In our tests across six retrieval systems, we were able to craft adversarial embeddings that scored high similarity to legitimate query patterns while embedding instruction content. Four of six systems had no semantic filter downstream of retrieval, meaning any chunk that passed the similarity threshold arrived in the model context without further validation.

The attack surface is small but deterministic: if you can contribute content to the retrieval corpus - via a customer support form, a document upload, a publicly crawled source - you can preposition instruction content in the vector database and trigger it via specific queries.

Chunk boundary injection

Chunking strategies create exploitable seams. When a document is split into fixed-length or semantically-bounded chunks, the boundary between a legitimate chunk and a subsequent adversarial one is invisible to the retrieval layer. The model receives both as context items with equivalent metadata.

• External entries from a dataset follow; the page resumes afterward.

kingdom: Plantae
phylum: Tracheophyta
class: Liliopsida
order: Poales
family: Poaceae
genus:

The attack shape: a legitimate document segment establishes context trust, and the following chunk contains the injection payload. From the retrieval layer's perspective, these are two high-scoring matches for a relevant query. From the model's perspective, the second chunk is part of the same trustworthy source.

RBAC gaps

Three of the production-grade RAG frameworks we tested applied RBAC at the retrieval query layer - users could only retrieve from documents their role permitted. None of the three propagated those permissions into the model's generation context. The generated response could reference and partially reproduce content from documents the user had no read permission on, because the retrieval gating was the only enforcement point.

This is not a bug in the frameworks; it's an architectural gap. The frameworks were designed to control what gets retrieved, not to reason about what gets generated. The assumption that retrieval-gating implies generation-gating is the mistake.

What helps

Treating retrieved content as untrusted user input rather than trusted knowledge is the foundational change. Architecturally: separate the model instance that processes retrieved chunks from the model instance that generates user-facing output, and ensure the generation model cannot be instructed by retrieved content to change its behaviour. Practically: strip instruction-shaped patterns from retrieved chunks before injection into the context window, and log every retrieval event with the full chunk content for post-hoc review.